8 horas más tarde, Cynthia cayó en la cama, jadeando por aire. Había pasado 7 rondas con Kent, lo cual había agotado su cuerpo.
—Creo que dormiré una siesta en las próximas horas antes de poder continuar —dijo Cynthia con una sonrisa satisfecha antes de cerrar los ojos. Se acostó en la cama y se sumergió en un sueño profundo mientras el semen de Kent goteaba de su pequeña abertura.
Pero mientras Cynthia estaba cansada y había quedado inconsciente, Santa Selene, que también jadeaba por aire, yacía en su cama. En un momento, comenzó a frotar a su hermanita, lo que, por la humedad en su cama, mostraba que había jugado mucho consigo misma.
Sin embargo, mientras jadeaba, aún sostenía su sentido divino observando el pene de Kent que se calmaba lentamente. Después de diez minutos, el pene de Kent se calmó.
Inmediatamente retiró su sentido divino y se acostó en la cama. Después de unos segundos, volvió a quedarse dormida, abriendo mucho las piernas.
Unos minutos después de que se quedara dormida, Kent se teleportó a su habitación. Lo primero que notó fue la cama mojada en la que estaba durmiendo.
Sonrió y sacudió la cabeza.
—El orgullo y la dignidad no te llevarán a ninguna parte, maestra. Pero ya que eso es algo que valoras, entonces me aseguraré de que te liberes y vengas corriendo a Papá —murmuró Kent, mirando la prenda rosa que le sonreía.

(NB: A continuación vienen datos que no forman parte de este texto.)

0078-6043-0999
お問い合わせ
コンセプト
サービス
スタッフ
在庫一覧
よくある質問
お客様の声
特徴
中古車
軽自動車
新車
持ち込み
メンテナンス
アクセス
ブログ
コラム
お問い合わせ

—Pronto. —Sonrió y luego la posicionó bien en la cama y cubrió su cuerpo antes de teleportarse de vuelta a su habitación.
Cuando se fue, Santa Selene sonrió en su sueño durante unos segundos.
Luego abrió los ojos y miró hacia la habitación de Kent.
—Así que me atrapó, ¿eh? —Una expresión avergonzada apareció en su rostro.
—Pero también él no hizo nada. Supongo que quiere que yo dé el paso. Pero, ¿puedo? Quiero decir, soy su maestra. ¿No es incorrecto acostarse con el propio discípulo? —Añadió.
Sin embargo, ese pensamiento abandonó su mente cuando la imagen del dragón apareció en su mente. Se sorprendió por lo majestuoso que se veía y el deseo de jugar con él apareció en su mente por primera vez.
—Tendré que poner en orden mis asuntos, o las cosas se volverán incómodas entre nosotros —murmuró. Más tarde, fue a refrescarse.
Después de vestirse, salió de la mansión para aclarar su mente.
Sabía que había aventurado en territorio desconocido y decidió componerse primero. Como alguien que se enorgullecía de su dignidad, se negaba a dejar que el placer pasajero comprometiera su sentido del yo.
Sin embargo, si después de aclarar sus pensamientos, aún deseaba experimentar lo que Kent tenía para ofrecer, lo haría, sin dudarlo, dar el paso y reclamar ese pene para sí misma.
En ese momento, dos emociones giraban dentro de ella: placer intenso y celos. Lo deseaba, pero también estaba envidiosa de Cynthia por ser lo suficientemente audaz para actuar en sus deseos sin restricciones.
Mientras tanto, Kent, ahora sentado en su cama, sostenía una sonrisa en sus labios. En su visión está lo que quería ver en ese momento.
[Felicidades, has avanzado al Nivel del Gran Maestro de la Raíz. Nivel Actual: Lvl 1 ]
[Requisito Cumplido. La Torre del Dragón del Caos Primordial está despertando.]